### Work to complete
Each entry below is to be restated word for word, with no pictures carried over.

*** Input ***

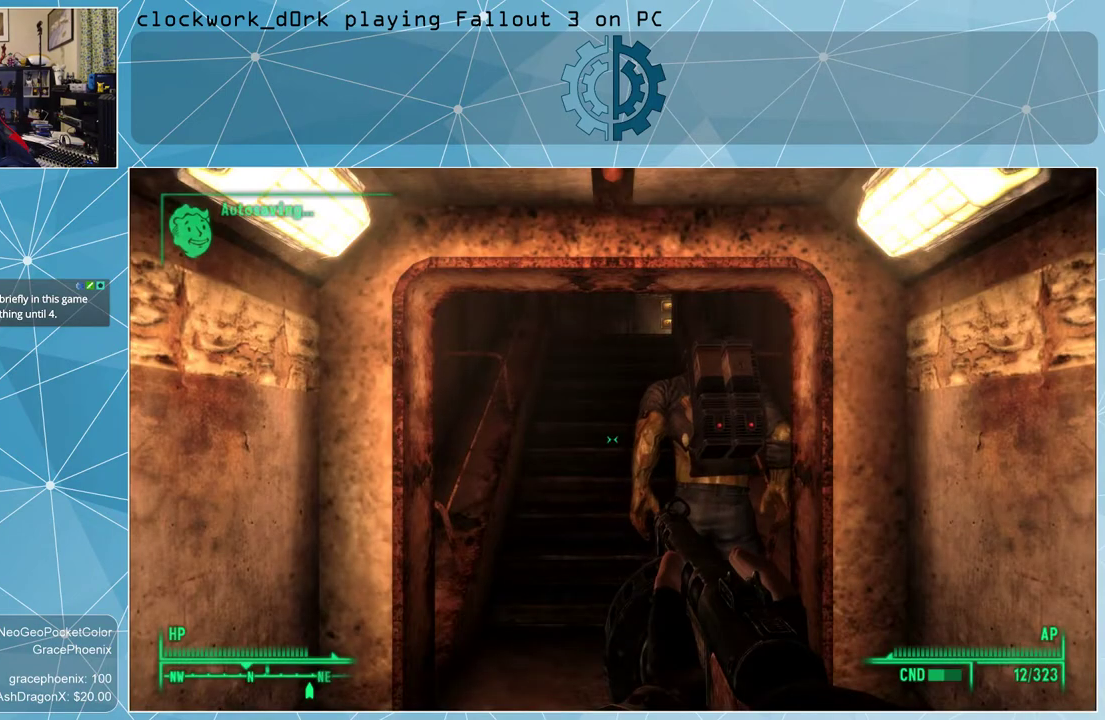
{"keys": [], "mouse": [], "events": [[400, "tab", "down"], [467, "tab", "up"]]}
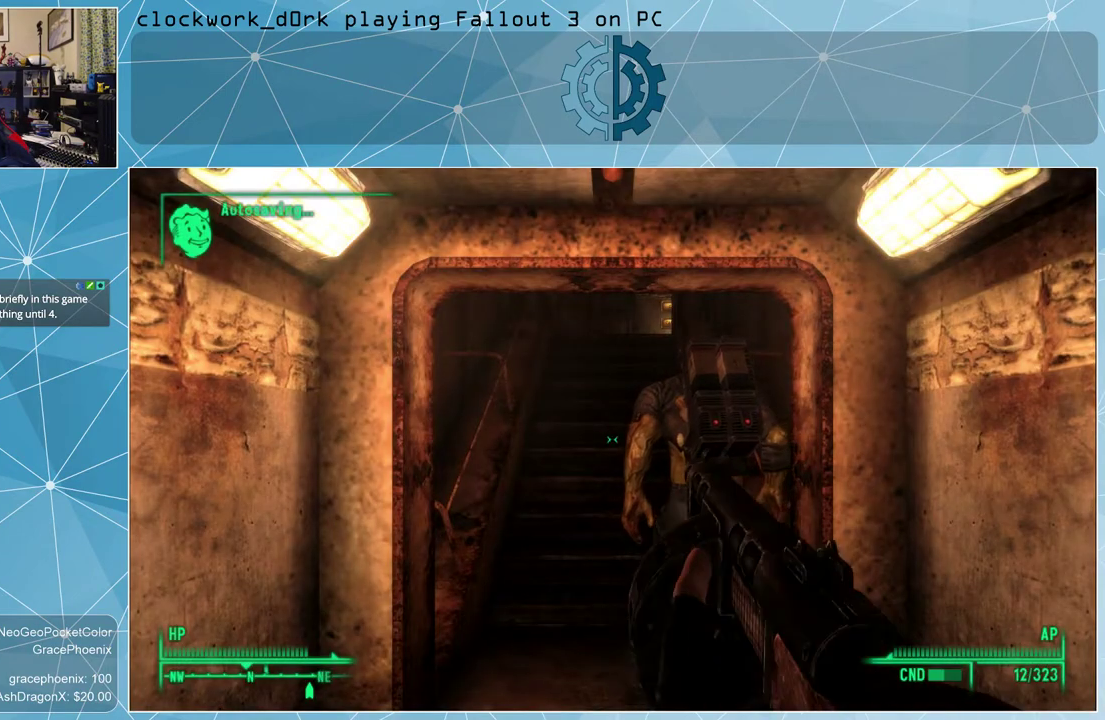
{"keys": [], "mouse": [], "events": []}
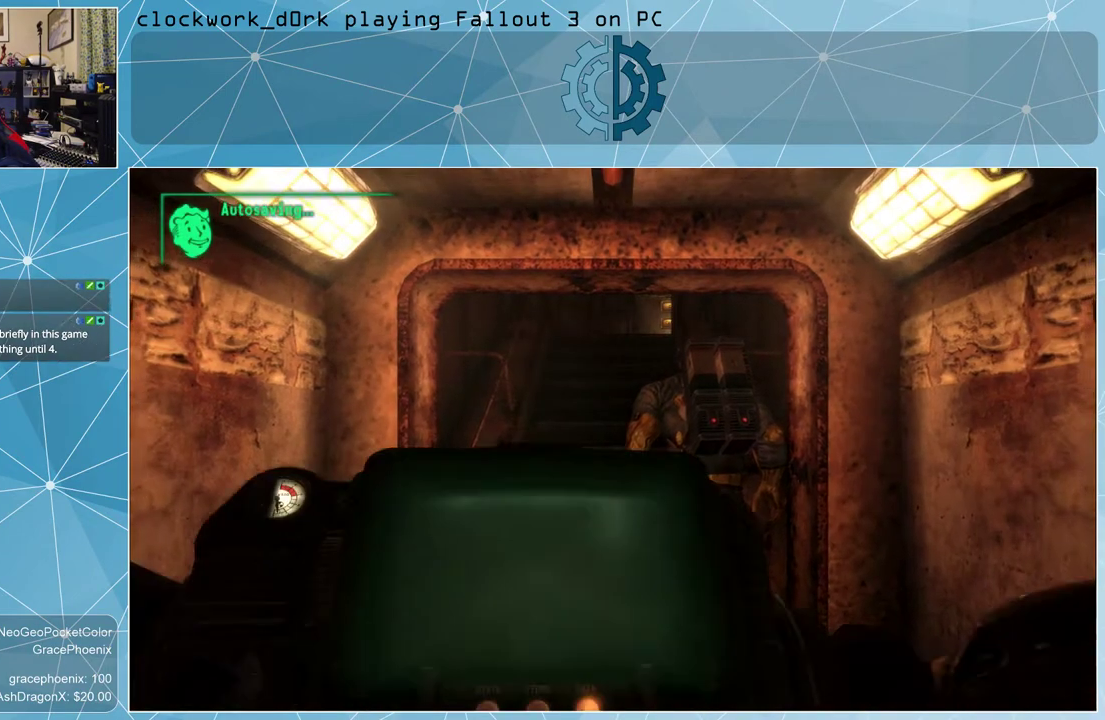
{"keys": [], "mouse": [], "events": []}
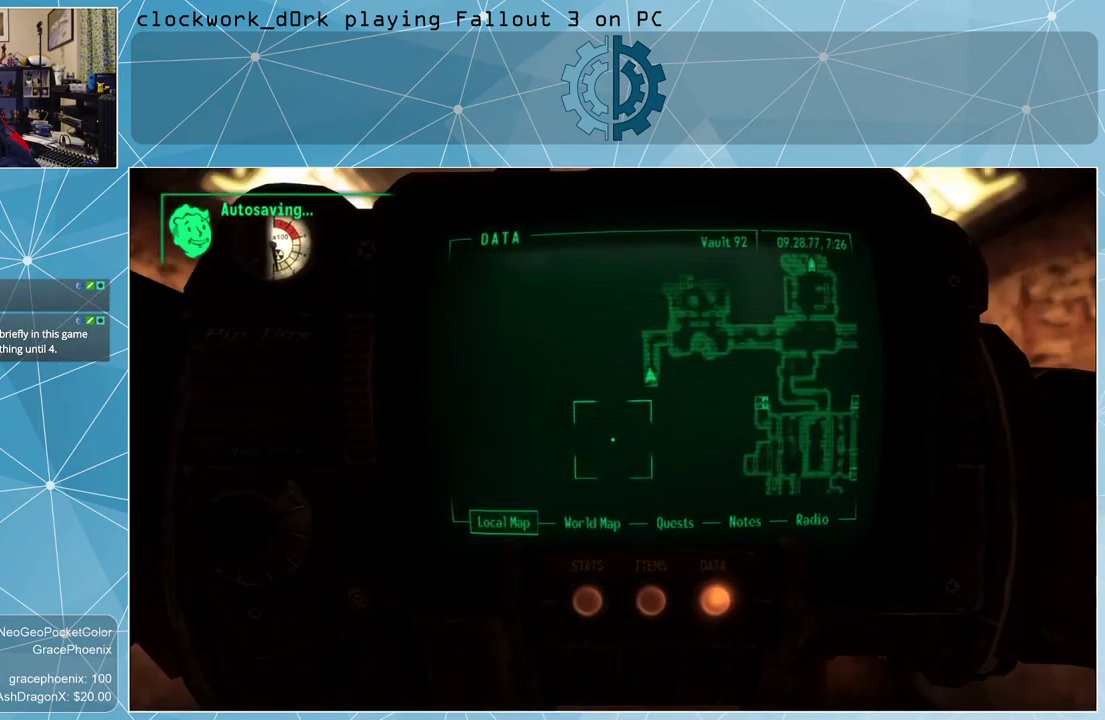
{"keys": [], "mouse": [], "events": []}
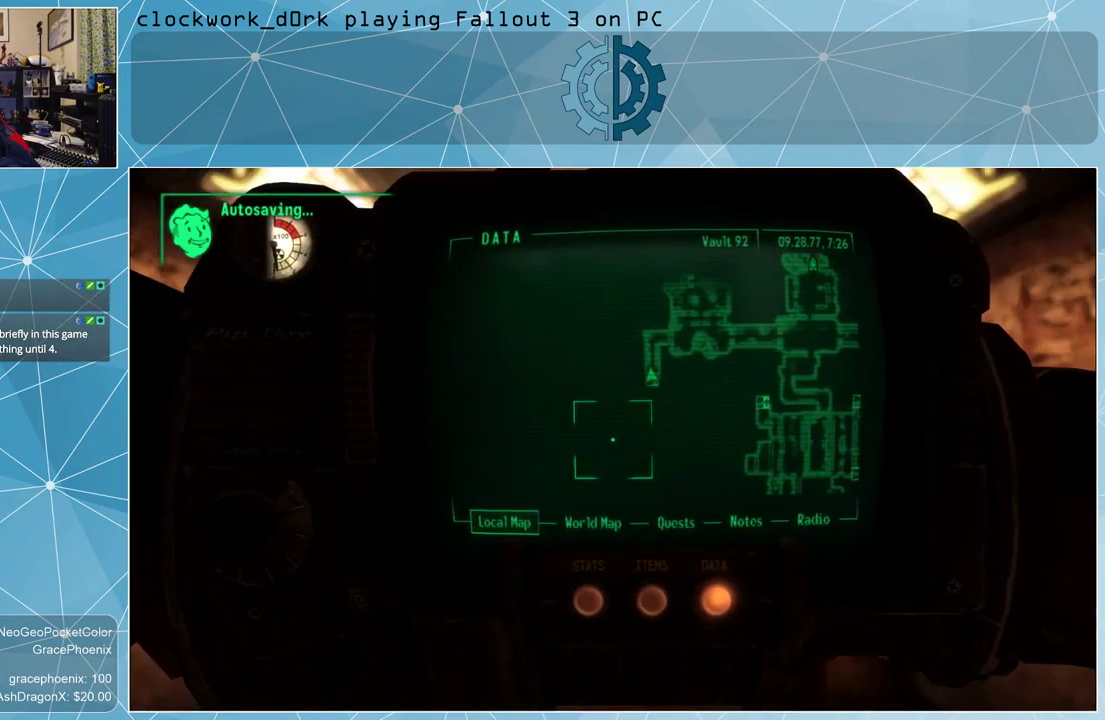
{"keys": [], "mouse": [], "events": []}
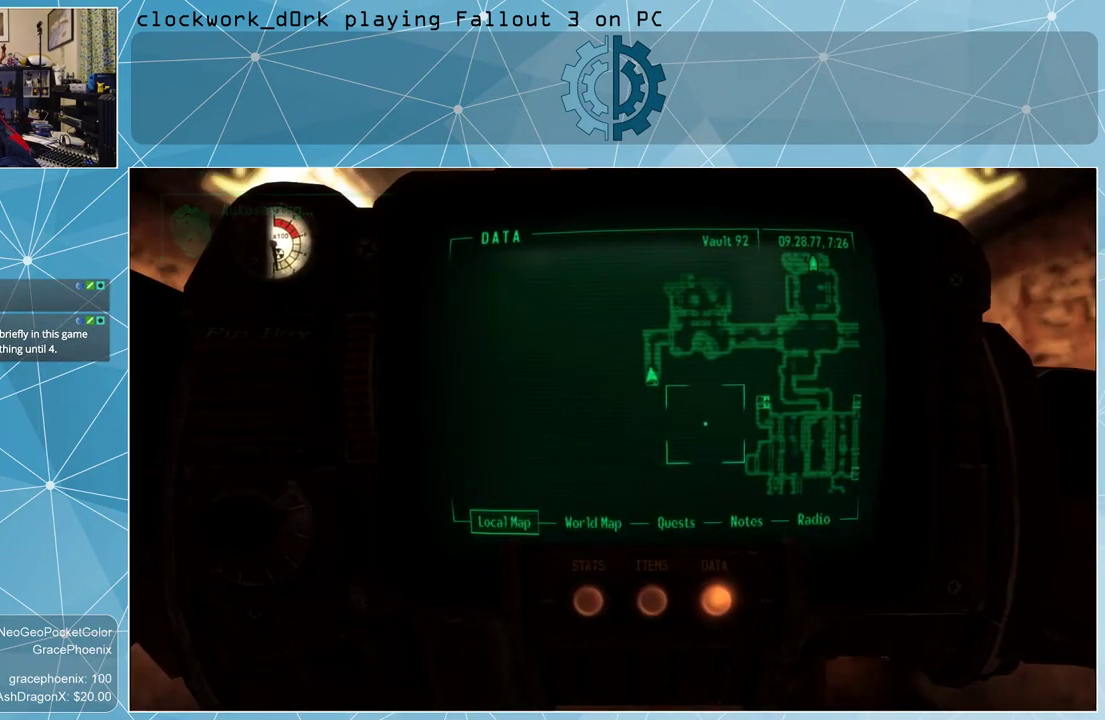
{"keys": [], "mouse": [], "events": []}
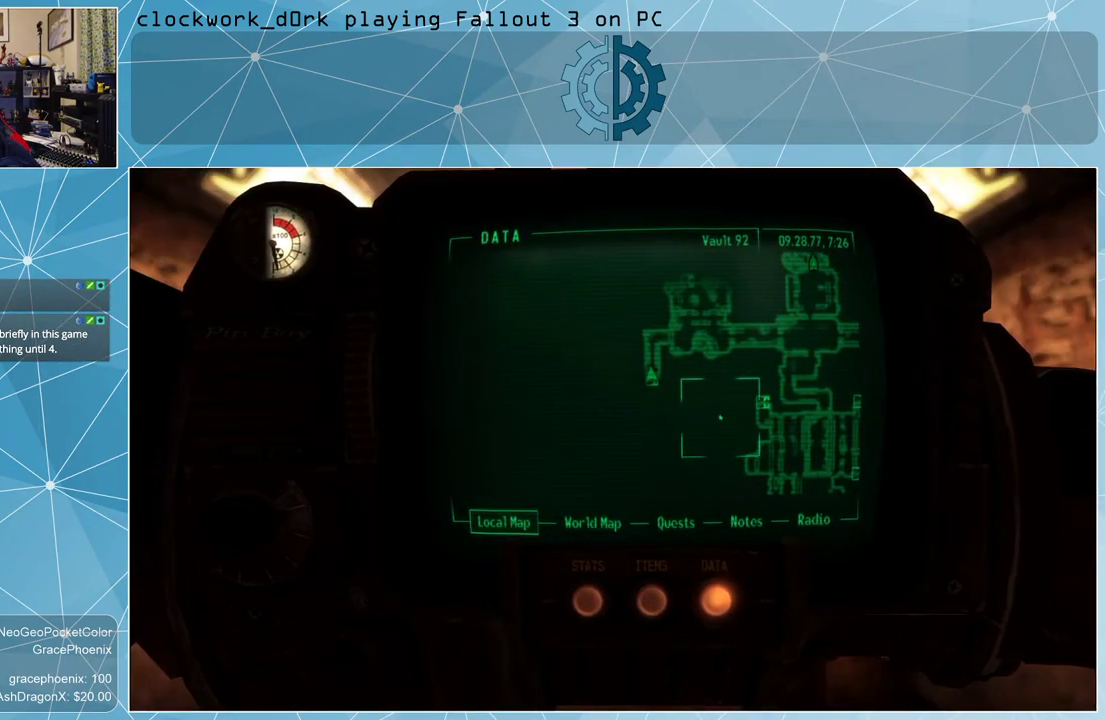
{"keys": [], "mouse": ["left"], "events": [[400, "mouse_left", "down"]]}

*** End of Input ***

### Solution to this exercise
{"keys": [], "mouse": [], "events": [[400, "tab", "down"], [467, "tab", "up"]]}
{"keys": [], "mouse": [], "events": []}
{"keys": [], "mouse": [], "events": []}
{"keys": [], "mouse": [], "events": []}
{"keys": [], "mouse": [], "events": []}
{"keys": [], "mouse": [], "events": []}
{"keys": [], "mouse": ["left"], "events": [[400, "mouse_left", "down"]]}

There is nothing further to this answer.